HL Deb 07 May 1970 vol 310 cc400-2WA

asked Her Majesty's Government

Whether they will make a statement on the constitutional conference on the future of Fiji.


The Fiji Constitutional Conference was held in London from April 20 to May 5. The Fiji delegation included all the elected members of the Fiji Legislative Council ex-one who is ill in Fiji. They all signed the Conference Report.

The Report sets out the principles on which an independence Constitution will be drafted. It is proposed that the Constitution should contain a statement of fundamental rights and freedoms and that it should provide for a Governor-General, a nominated Senate and a House of Representatives.

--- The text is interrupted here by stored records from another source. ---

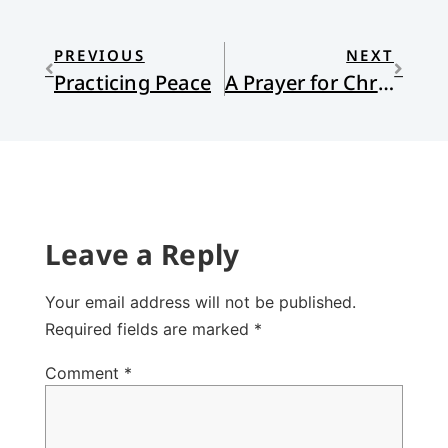
PREVIOUS
NEXT
Practicing Peace
A Prayer for Christmas Eve
Leave a Reply
Your email address will not be published.
Required fields are marked
*
Comment
*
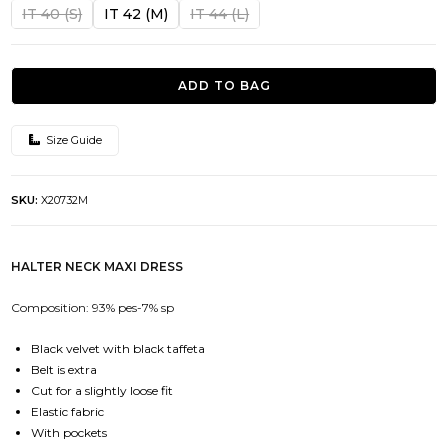
was:
is:
IT 40 (S)
IT 42 (M)
IT 44 (L)
364.00€.
145.50€.
ADD TO BAG
Size Guide
SKU:
X20732M
HALTER NECK MAXI DRESS
Composition: 93% pes-7% sp
Black velvet with black taffeta
Belt is extra
Cut for a slightly loose fit
Elastic fabric
With pockets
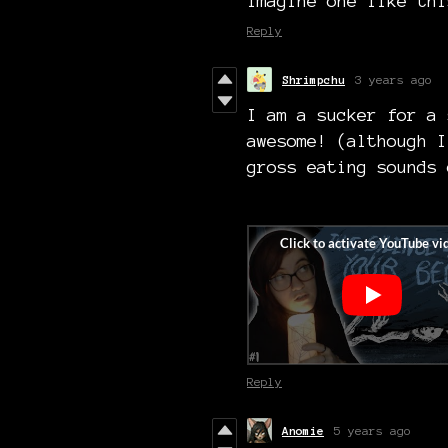
Imagine one like thi
Reply
Shrimpchu
3 years ago
I am a sucker for a 
awesome! (although I
gross eating sounds 
Reply
Anomie
5 years ago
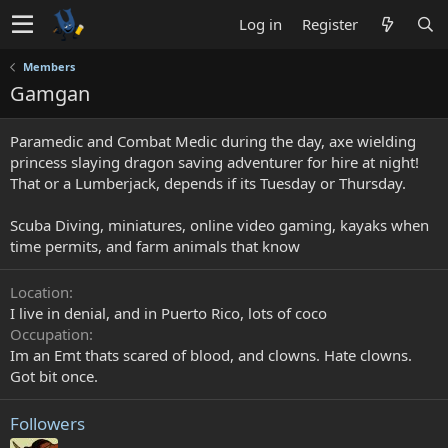
Log in
Register
Members
Gamgan
Paramedic and Combat Medic during the day, axe wielding
princess slaying dragon saving adventurer for hire at night!
That or a Lumberjack, depends if its Tuesday or Thursday.
Scuba Diving, miniatures, online video gaming, kayaks when
time permits, and farm animals that know
Location
I live in denial, and in Puerto Rico, lots of coco
Occupation
Im an Emt thats scared of blood, and clowns. Hate clowns.
Got bit once.
Followers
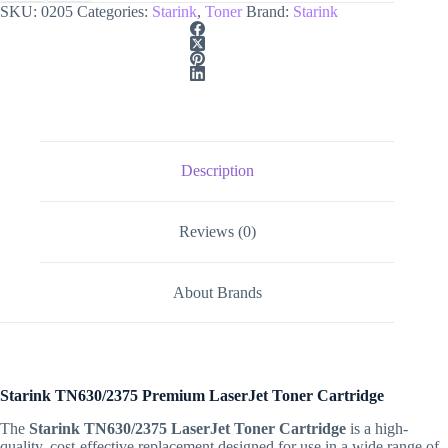
SKU:
0205
Categories:
Starink
,
Toner
Brand:
Starink
Description
Reviews (0)
About Brands
Starink TN630/2375 Premium LaserJet Toner Cartridge
The
Starink TN630/2375 LaserJet Toner Cartridge
is a high-
quality, cost-effective replacement designed for use in a wide range of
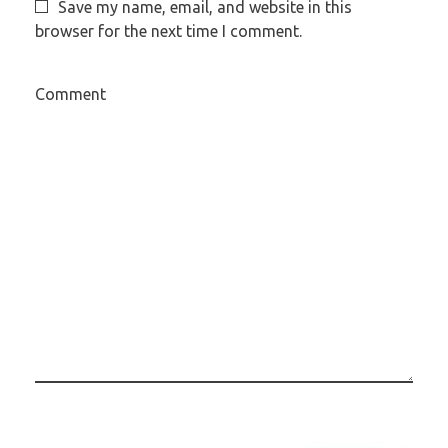
Save my name, email, and website in this
browser for the next time I comment.
Comment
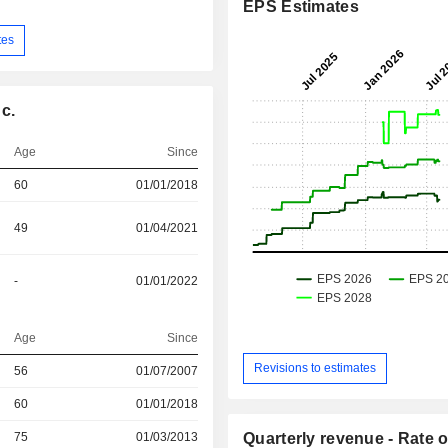
EPS Estimates
tes
c.
Age
Since
60
01/01/2018
49
01/04/2021
-
01/01/2022
Age
Since
Revisions to estimates
r
56
01/07/2007
r
60
01/01/2018
r
75
01/03/2013
Quarterly revenue - Rate o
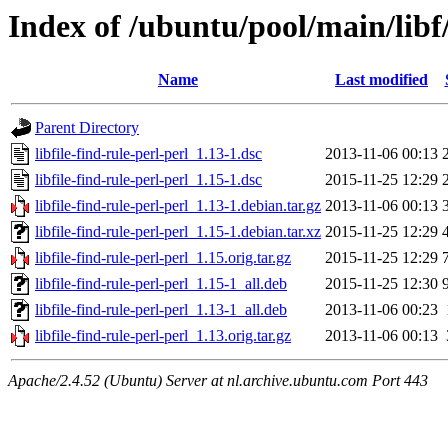
Index of /ubuntu/pool/main/libf/
Name
Last modified
Parent Directory
libfile-find-rule-perl-perl_1.13-1.dsc
2013-11-06 00:13
libfile-find-rule-perl-perl_1.15-1.dsc
2015-11-25 12:29
libfile-find-rule-perl-perl_1.13-1.debian.tar.gz
2013-11-06 00:13
libfile-find-rule-perl-perl_1.15-1.debian.tar.xz
2015-11-25 12:29
libfile-find-rule-perl-perl_1.15.orig.tar.gz
2015-11-25 12:29
libfile-find-rule-perl-perl_1.15-1_all.deb
2015-11-25 12:30
libfile-find-rule-perl-perl_1.13-1_all.deb
2013-11-06 00:23
libfile-find-rule-perl-perl_1.13.orig.tar.gz
2013-11-06 00:13
Apache/2.4.52 (Ubuntu) Server at nl.archive.ubuntu.com Port 443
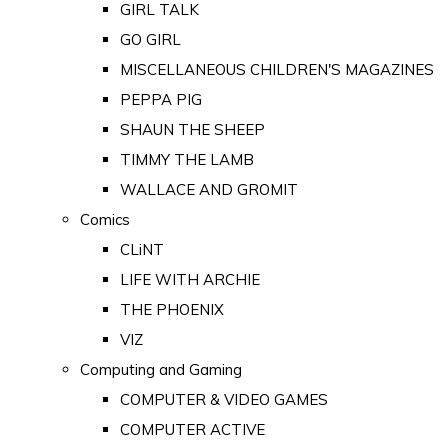
GIRL TALK
GO GIRL
MISCELLANEOUS CHILDREN'S MAGAZINES
PEPPA PIG
SHAUN THE SHEEP
TIMMY THE LAMB
WALLACE AND GROMIT
Comics
CLiNT
LIFE WITH ARCHIE
THE PHOENIX
VIZ
Computing and Gaming
COMPUTER & VIDEO GAMES
COMPUTER ACTIVE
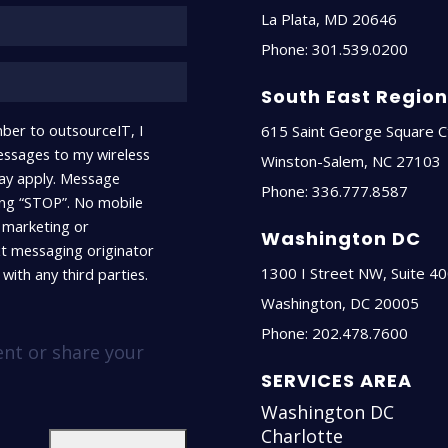
La Plata
,
MD
20646
Phone:
301.539.0200
South East Regio
ber to outsourceIT, I
615 Saint George Square C
ssages to my wireless
Winston-Salem
,
NC
27103
ay apply. Message
Phone:
336.777.8587
ying “STOP”. No mobile
r marketing or
Washington DC
xt messaging originator
1300 I Street NW, Suite 4
with any third parties.
Washington
,
DC
20005
Phone:
202.478.7600
ent or share your
SERVICES AREA
Washington DC
Charlotte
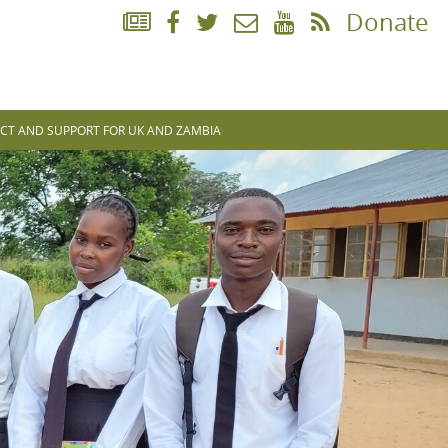
Donate
CT AND SUPPORT FOR UK AND ZAMBIA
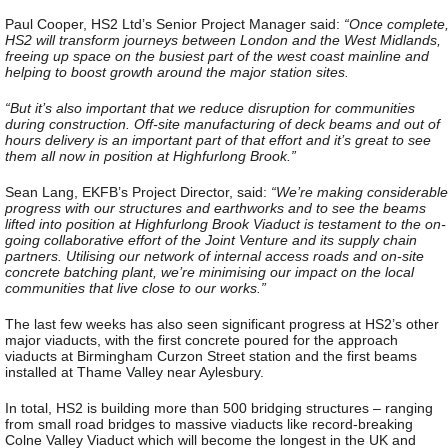
Paul Cooper, HS2 Ltd’s Senior Project Manager said:
“Once complete
HS2 will transform journeys between London and the West Midlands,
freeing up space on the busiest part of the west coast mainline and
helping to boost growth around the major station sites.
“But it’s also important that we reduce disruption for communities
during construction. Off-site manufacturing of deck beams and out of
hours delivery is an important part of that effort and it’s great to see
them all now in position at Highfurlong Brook.”
Sean Lang, EKFB’s Project Director, said:
“We’re making considerable
progress with our structures and earthworks and to see the beams
lifted into position at Highfurlong Brook Viaduct is testament to the on-
going collaborative effort of the Joint Venture and its supply chain
partners. Utilising our network of internal access roads and on-site
concrete batching plant, we’re minimising our impact on the local
communities that live close to our works.”
The last few weeks has also seen significant progress at HS2’s other
major viaducts, with the first concrete poured for the approach
viaducts at Birmingham Curzon Street station and the first beams
installed at Thame Valley near Aylesbury.
In total, HS2 is building more than 500 bridging structures – ranging
from small road bridges to massive viaducts like record-breaking
Colne Valley Viaduct which will become the longest in the UK and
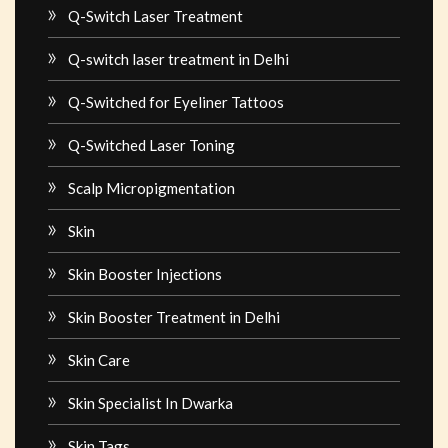
Q-Switch Laser Treatment
Q-switch laser treatment in Delhi
Q-Switched for Eyeliner Tattoos
Q-Switched Laser Toning
Scalp Micropigmentation
Skin
Skin Booster Injections
Skin Booster Treatment in Delhi
Skin Care
Skin Specialist In Dwarka
Skin Tags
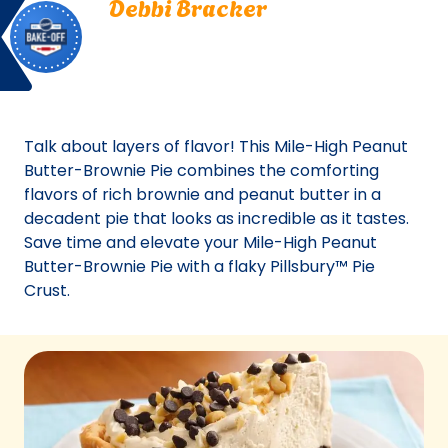
Debbi Bracker
Off
Bracker.
Carl Junction, Missouri
Carl
Bake Off
Junction,
Bake-Off® Contest 44, 2010
Missouri.
Bake-
Off®
Talk about layers of flavor! This Mile-High Peanut
Contest
Butter-Brownie Pie combines the comforting
44,
flavors of rich brownie and peanut butter in a
2010.
decadent pie that looks as incredible as it tastes.
Bake-
Save time and elevate your Mile-High Peanut
Of
Butter-Brownie Pie with a flaky Pillsbury™ Pie
Crust.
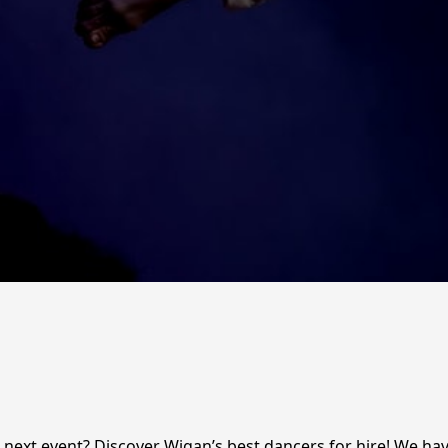
ext event? Discover Wigan’s best dancers for hire! We have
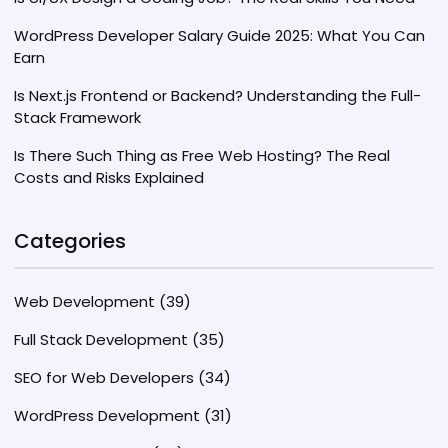
WordPress Developer Salary Guide 2025: What You Can
Earn
Is Next.js Frontend or Backend? Understanding the Full-
Stack Framework
Is There Such Thing as Free Web Hosting? The Real
Costs and Risks Explained
Categories
Web Development
(39)
Full Stack Development
(35)
SEO for Web Developers
(34)
WordPress Development
(31)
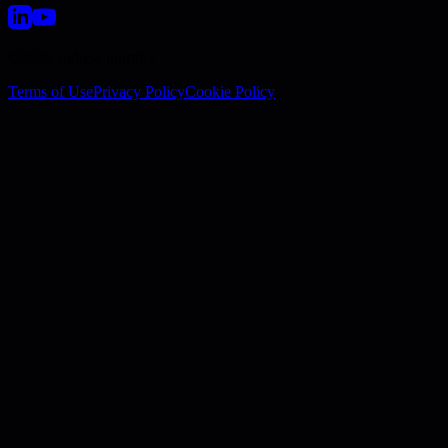
©2026 andrew.murphy
Terms of Use
Privacy Policy
Cookie Policy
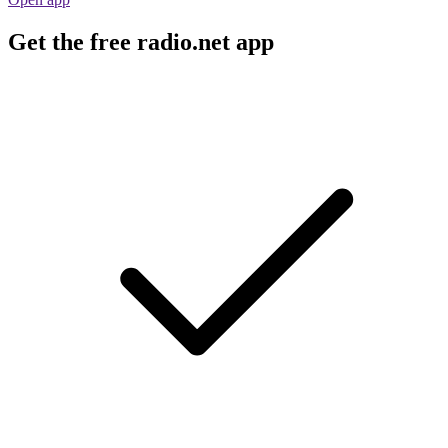
Get the free radio.net app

All aspects of the proposed Constitution were agreed between the representatives at the Conference of the Fiji Government Party and of the Opposition party. As stated by my right honourable friend the Foreign and Commonwealth Secretary on May 4 in another place, a particularly satisfactory aspect of the Conference was agreement reached between the representatives of the two parties about the composition of the Legislature. The Lower House, the House of Representatives, will have a greater proportion of members elected by voters of all communities than the present Legislative Council. The Constitution will provide for an election not later than five years after the first sitting of the present Legislative Council, that is towards the end of 1971.

Subject to the endorsement of the Conference Report by the Legislative Council of Fiji and to the necessary legislation being enacted by Parliament here, Fiji Independence Day will be October 10, 1970. The Fiji delegation informed the Conference that it was their intention that Fiji would apply for membership of the Commonwealth.

I have arranged for copies of the Report to be placed in the Library of the House.

House adjourned at eight minutes before eight o'clock.